◆ Page text:
I can’t remember what it was, but there was something pretty significant going on during Friday in the world of the NFL. If anybody can remember what significant event occurred over the course of the weekend, please let me know. I really feel like I should remember what it was…

Anyway, the point is that Commissioner Roger Goodell used that focusing lens as an opportunity to make some public comments without the same level of scrutiny that he would have received had he chosen a less opportune time to do so.

Appearing on Mike & Mike on ESPN, Goodell reasserted the league’s stance on the use of medical marijuana among its players, retaining the belief that it is harmful and a safety risk to its employees without proven medicinal purposes.

Nearly three-fifths of all states in the US have laws on the books allowing for the use of medicinal marijuana, but I guess that’s none of my business…

“We’ve been studying that though our advisers”, Goodell told his hosts. “To date, they haven’t said, ‘this is a change we think you should make that is in the best interest of the health and safety of our players’. If they do, we’re certainly going to consider that. But to date, they haven’t really said that”.

He later said in the interview that “ingesting smoke [is]…not usually a very positive thing that people would say. It does have an addictive nature. There are a lot of compounds in marijuana that may not be healthy for the players for the long term”.

It might be useful at this time to point out that the league is facing a large-scale lawsuit by nearly a couple thousand players alleging that practices within the league regarding the way that they were administered painkillers was unsafe and deceptive. Several former Steelers are among the plaintiffs.

Making the argument that medical marijuana might not be entirely beneficial while dismissing the fact that painkillers are proven to be not entirely beneficial—and arguably significantly more addictive—is a bit obtuse and tone deaf.

He did concede that “medical marijuana is something that is evolving, and that’s something that at some point the medical advisers may come to us and say, ‘this is something that you shoulder consider’”. At the same time, it’s highly unlikely that the league would ever get completely on board unless it were made legal on a federal level, and Attorney General Jeff Sessions has already stated that he wants to enforce the federal illegality of marijuana more harshly.

◆ Extracted material:

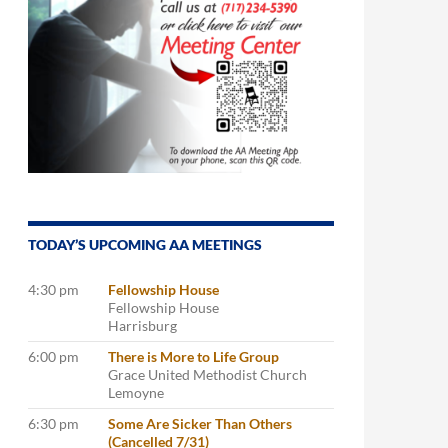
TODAY’S UPCOMING AA MEETINGS
4:30 pm
Fellowship House
Fellowship House
Harrisburg
6:00 pm
There is More to Life Group
Grace United Methodist Church
Lemoyne
6:30 pm
Some Are Sicker Than Others
(Cancelled 7/31)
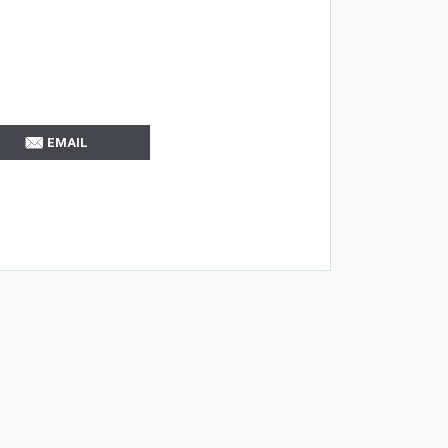
EMAIL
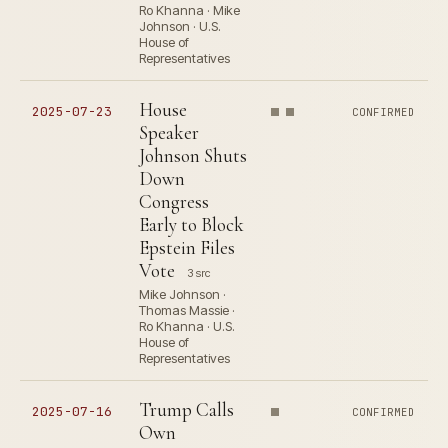
Ro Khanna · Mike
Johnson · U.S.
House of
Representatives
House
2025-07-23
CONFIRMED
Speaker
Johnson Shuts
Down
Congress
Early to Block
Epstein Files
Vote
3 src
Mike Johnson ·
Thomas Massie ·
Ro Khanna · U.S.
House of
Representatives
Trump Calls
2025-07-16
CONFIRMED
Own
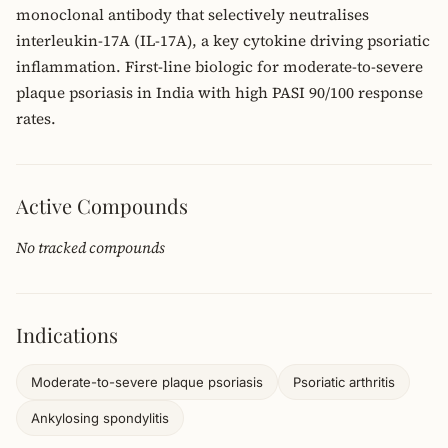
monoclonal antibody that selectively neutralises
interleukin-17A (IL-17A), a key cytokine driving psoriatic
inflammation. First-line biologic for moderate-to-severe
plaque psoriasis in India with high PASI 90/100 response
rates.
Active Compounds
No tracked compounds
Indications
Moderate-to-severe plaque psoriasis
Psoriatic arthritis
Ankylosing spondylitis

◆ Your objective:
Summarize the article on Roger Goodell and medical marijuana in two sentences.

◆ Finished exercise:
Appearing on Mike & Mike on ESPN, NFL Commissioner Roger Goodell reasserted the league's stance that medical marijuana is harmful and a safety risk to players without proven medicinal purposes, noting that the league's advisers had not recommended a change. The author calls this position obtuse and tone deaf, since the league faces a lawsuit from nearly a couple thousand players over how painkillers were administered, and judges it highly unlikely that the league would fully accept medical marijuana unless it became legal at the federal level.